Le dieu de la mer et de l'Autre Monde Tradition médiévale
Dans la littérature irlandaise médiévale, Manannán règne sur la mer et sur les royaumes situés au-delà d'elle : Tír Tairngire (« la Terre de Promesse ») et Emain Ablach (« l'Emain des pommiers »), îles merveilleuses où ni la maladie ni la vieillesse n'ont cours. Il n'habite pas les síde (tertres) comme les autres Tuatha Dé Danann, mais un domaine insulaire distinct, ce qui en fait une figure de seuil : c'est souvent lui qui accueille les mortels admis dans l'Autre Monde ou qui vient à leur rencontre sur le rivage1.
Les objets merveilleux Tradition médiévale
Manannán possède un attirail qui le distingue nettement des autres dieux du panthéon. Son bateau, Scuabtuinne (« Balai des vagues »), navigue sans voile ni rame, obéissant à la seule pensée de son maître. Son cheval, Aonbharr, galope indifféremment sur la mer et sur la terre ferme sans jamais s'enfoncer. Il possède surtout un manteau magique, le féth fíada (« brouillard des artisans »), qui rend invisible celui qui le porte : selon certains récits, c'est Manannán qui l'accorde aux autres Tuatha Dé Danann après leur défaite face aux fils de Míl, leur permettant de se retirer dans les tertres à l'abri des regards1.
Dans le récit du Voyage de Bran, alors que Bran mac Febail navigue vers l'Autre Monde, Manannán apparaît sur son char, roulant à la surface des flots comme sur une plaine, et lui annonce la naissance prochaine de son fils Mongán, qu'il engendrera lui-même sous une forme mortelle.
D'après Kuno Meyer (éd. et trad.), The Voyage of Bran — traduction académique de référence, 1895.

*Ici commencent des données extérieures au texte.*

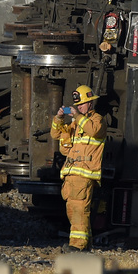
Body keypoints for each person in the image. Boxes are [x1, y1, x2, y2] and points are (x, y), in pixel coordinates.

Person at [50, 84, 107, 252]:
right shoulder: (75, 124)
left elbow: (94, 130)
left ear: (90, 103)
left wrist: (78, 117)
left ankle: (77, 246)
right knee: (73, 211)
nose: (79, 107)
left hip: (84, 175)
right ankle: (85, 245)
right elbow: (56, 135)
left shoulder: (97, 120)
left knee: (79, 211)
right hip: (71, 175)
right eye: (77, 105)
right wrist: (59, 118)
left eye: (82, 104)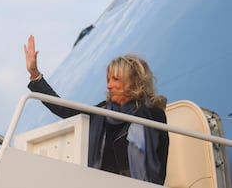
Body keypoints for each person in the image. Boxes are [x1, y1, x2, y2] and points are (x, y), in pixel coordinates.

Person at [24, 35, 169, 185]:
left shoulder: (153, 115)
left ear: (133, 82)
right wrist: (35, 75)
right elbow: (64, 109)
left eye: (115, 79)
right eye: (108, 80)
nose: (109, 85)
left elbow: (157, 170)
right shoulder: (103, 111)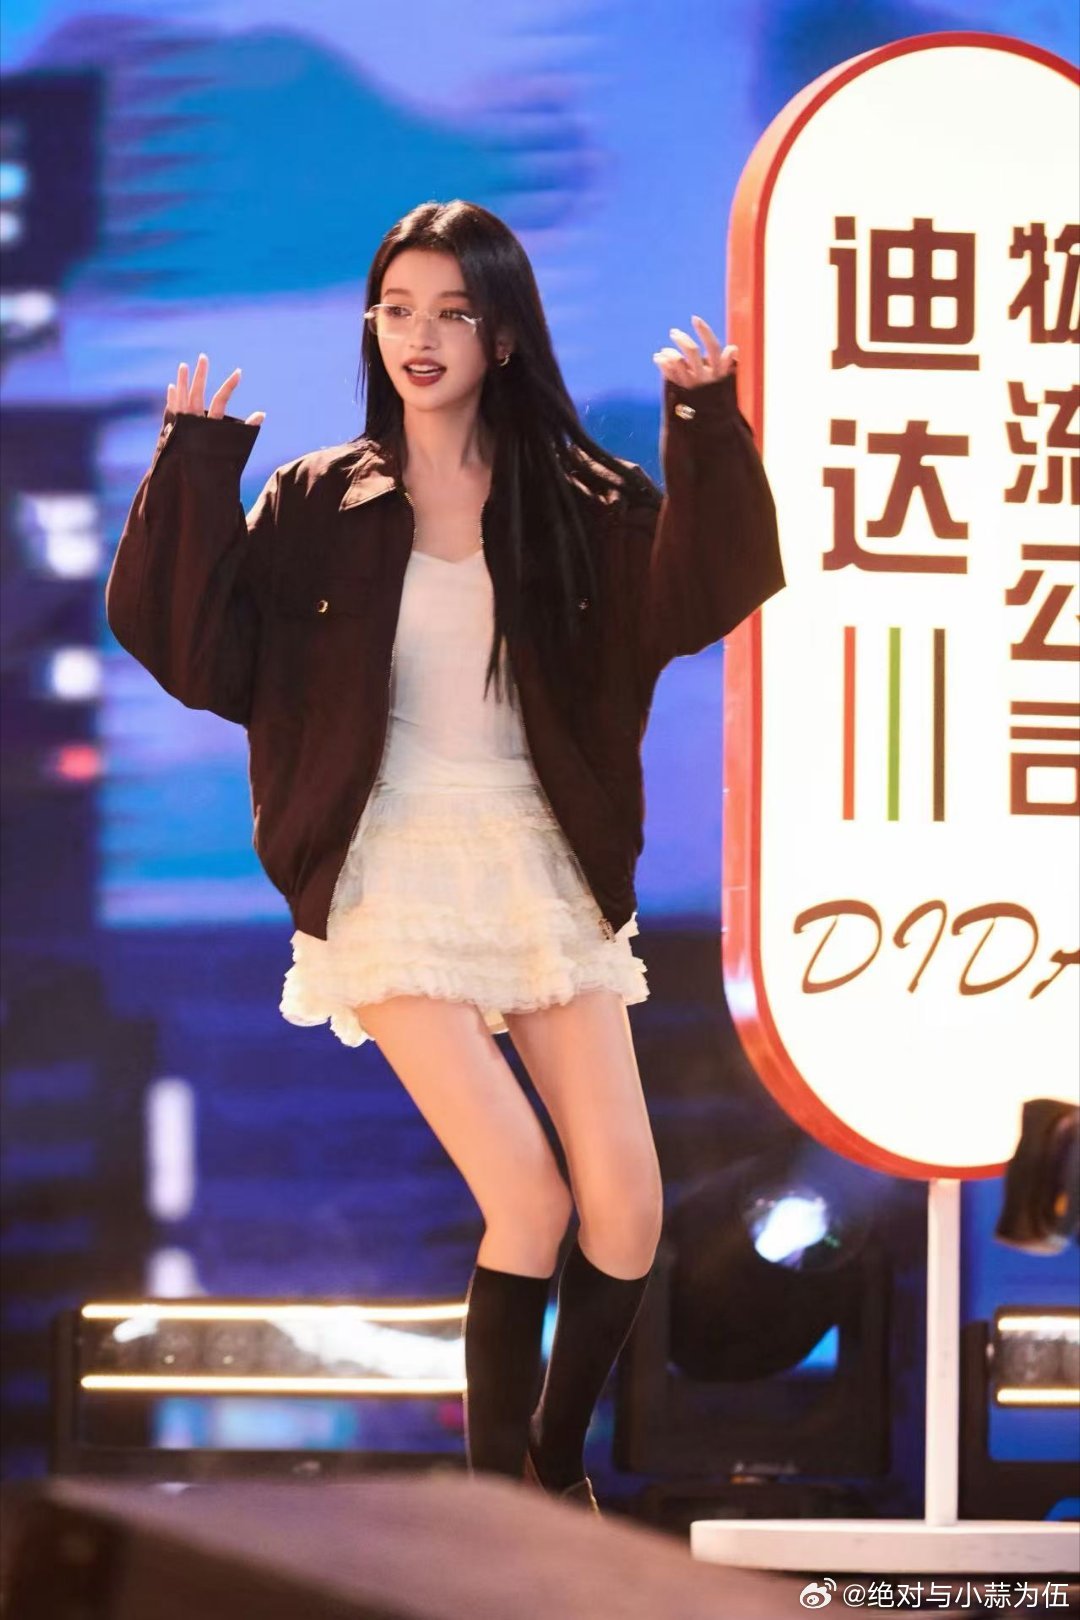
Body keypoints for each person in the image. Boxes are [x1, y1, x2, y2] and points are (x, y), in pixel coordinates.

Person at [106, 198, 784, 1511]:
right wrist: (191, 468)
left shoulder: (581, 500)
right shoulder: (322, 498)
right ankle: (508, 1514)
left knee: (628, 1210)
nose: (420, 337)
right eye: (399, 310)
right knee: (526, 1195)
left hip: (538, 858)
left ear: (503, 336)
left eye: (453, 313)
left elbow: (702, 593)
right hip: (386, 863)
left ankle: (547, 1466)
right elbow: (197, 648)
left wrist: (706, 425)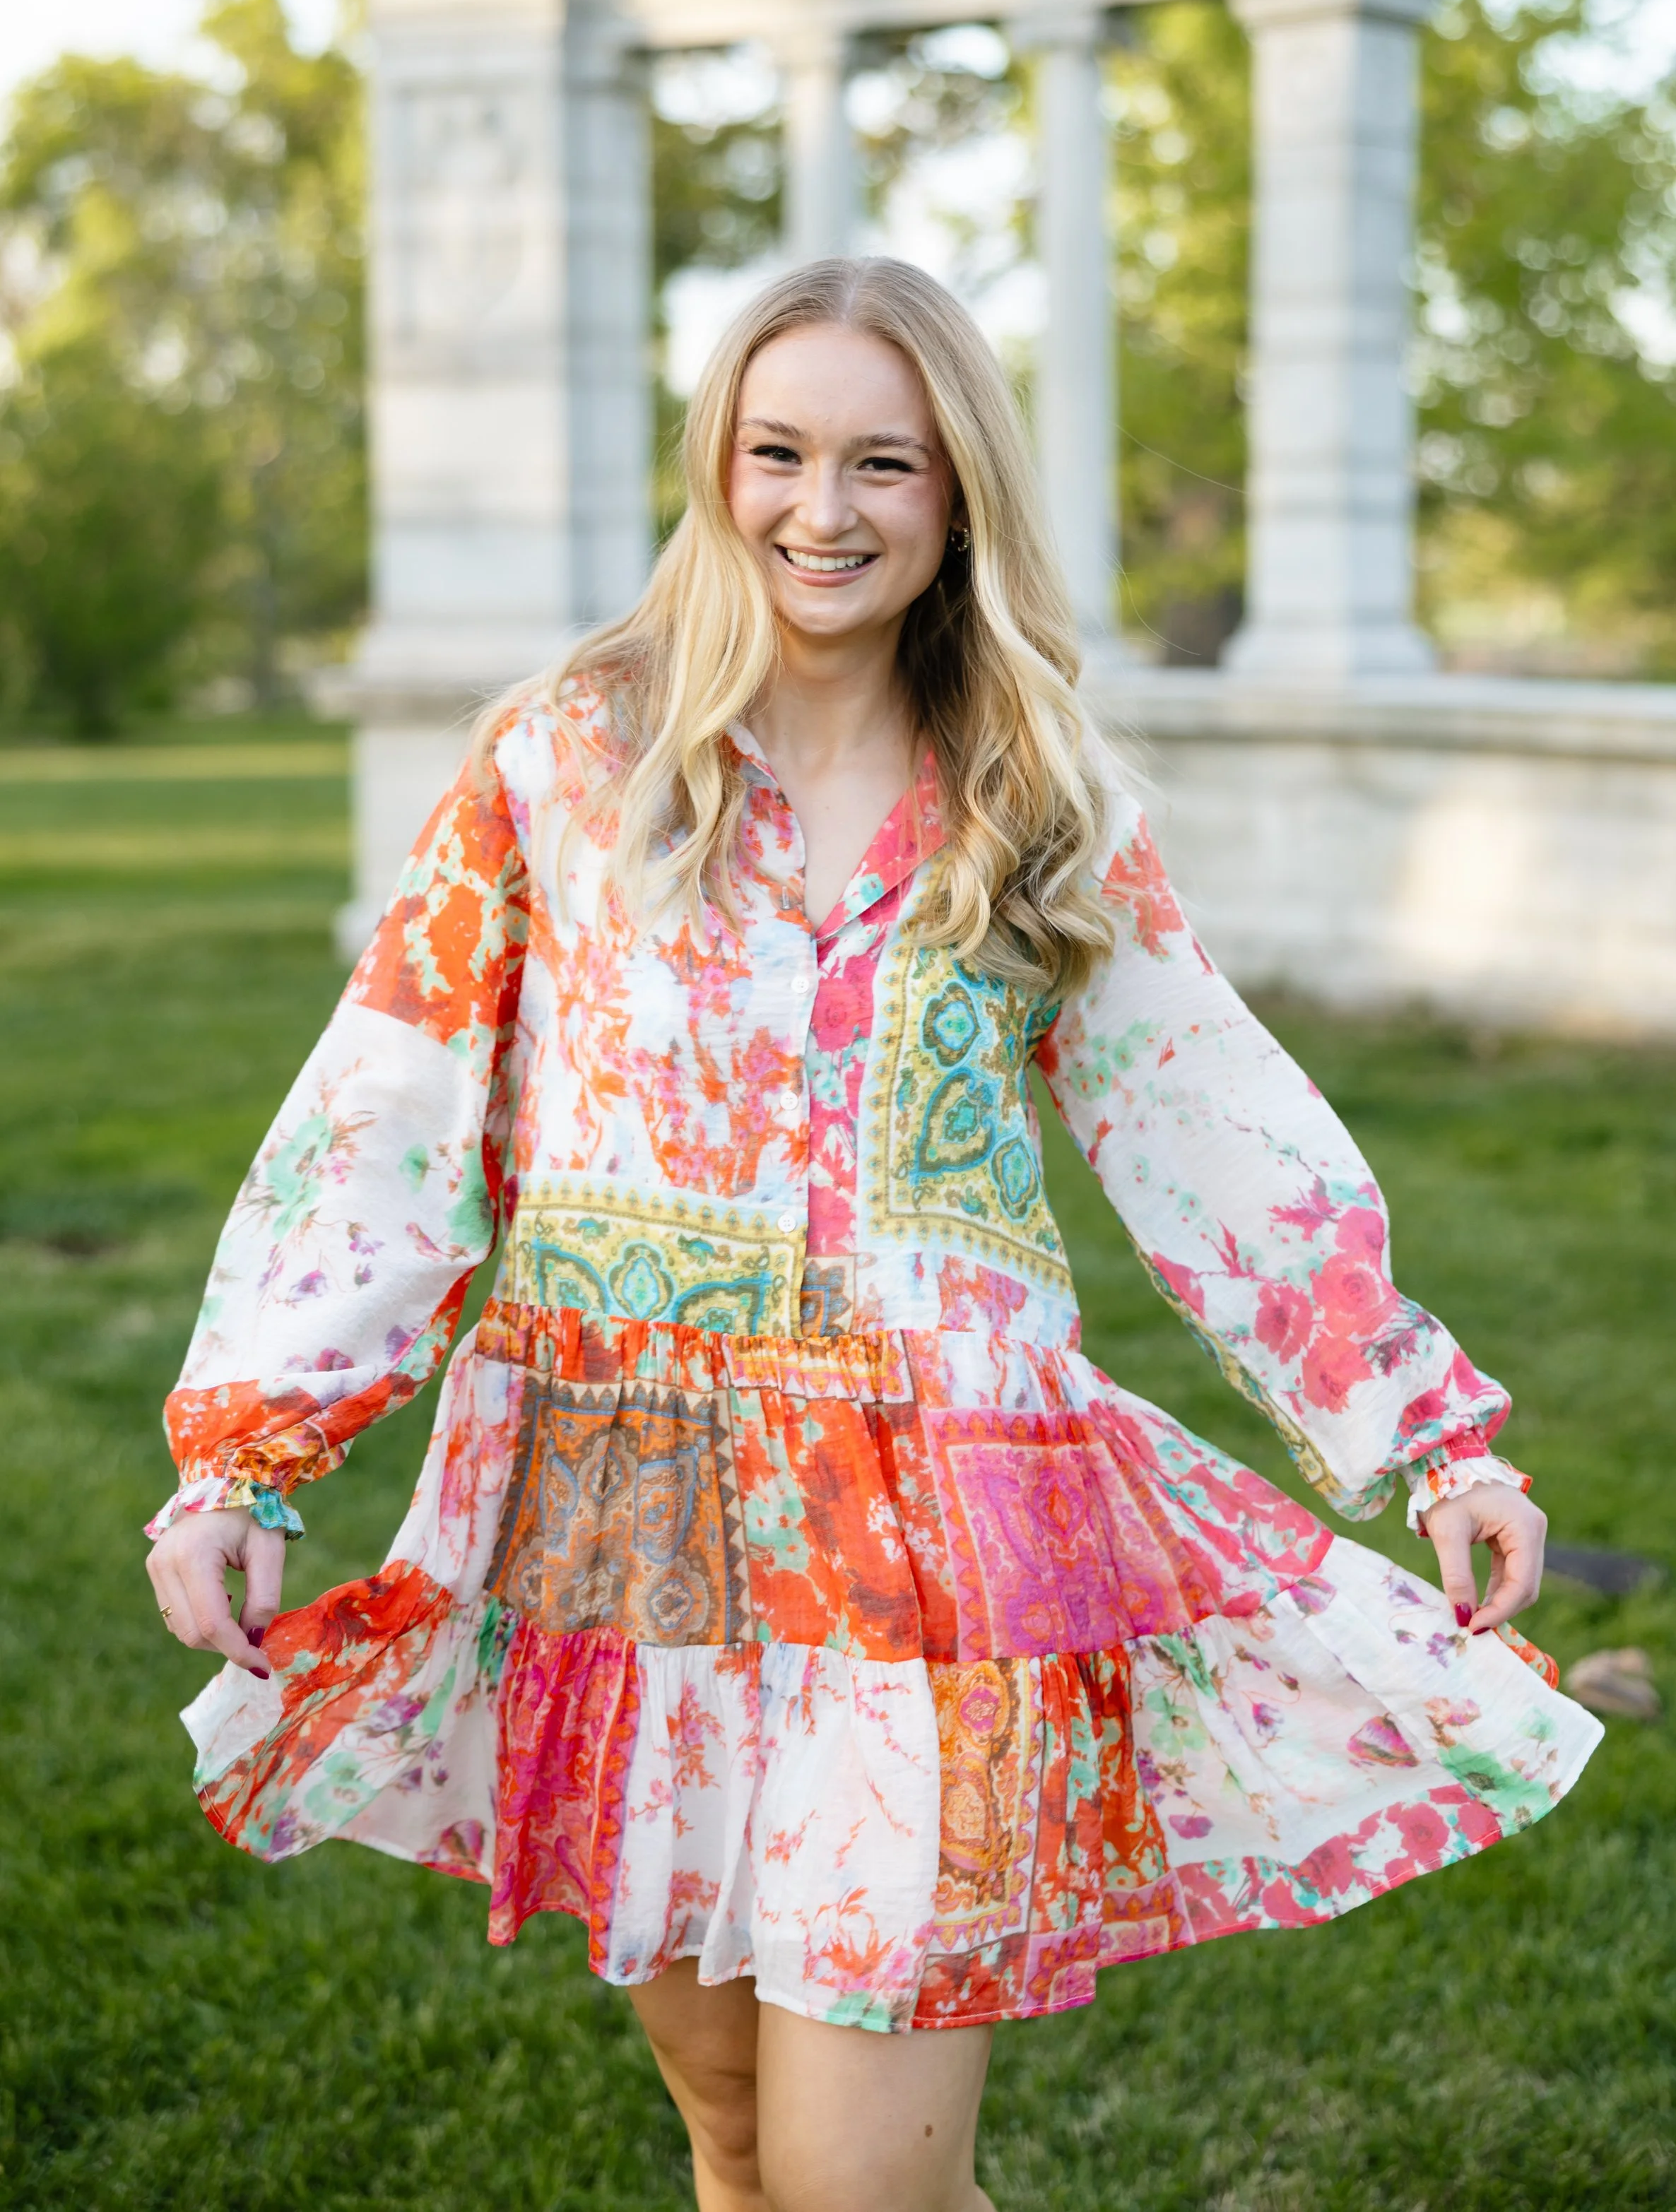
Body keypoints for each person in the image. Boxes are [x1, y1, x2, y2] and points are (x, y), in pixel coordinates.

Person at [146, 257, 1601, 2212]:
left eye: (881, 465)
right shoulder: (565, 757)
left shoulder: (1033, 790)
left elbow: (1204, 1117)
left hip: (927, 1544)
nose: (820, 510)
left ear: (955, 494)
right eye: (778, 451)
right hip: (617, 1511)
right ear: (717, 464)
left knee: (862, 2193)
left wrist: (1427, 1433)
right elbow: (384, 1111)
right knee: (740, 2144)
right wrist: (245, 1455)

Cormac dans la Terre de Promesse Tradition médiévale
Un autre récit met en scène Manannán auprès du roi Cormac mac Airt : déguisé en guerrier, il échange contre l'épouse et les enfants de Cormac une branche magique dont les pommes d'or produisent une musique endormant la douleur, avant de conduire le roi jusqu'à Tír Tairngire. Là, il lui offre une coupe d'or qui se brise si l'on prononce trois mensonges devant elle et se répare si l'on dit trois vérités — un objet-épreuve qui associe la royauté légitime à la vérité, thème récurrent de la pensée politique irlandaise ancienne1.
Le nom de l'île de Man Analyse
La tradition irlandaise et manxoise elle-même rattache le nom de l'île de Man à Manannán, qui en aurait été le premier roi mythique, enveloppant l'île de brume pour la protéger des envahisseurs. Les linguistes modernes restent partagés sur l'étymologie exacte du toponyme, qui pourrait aussi bien avoir précédé le théonyme que lui avoir donné naissance ; la question reste débattue dans les études celtiques contemporaines2.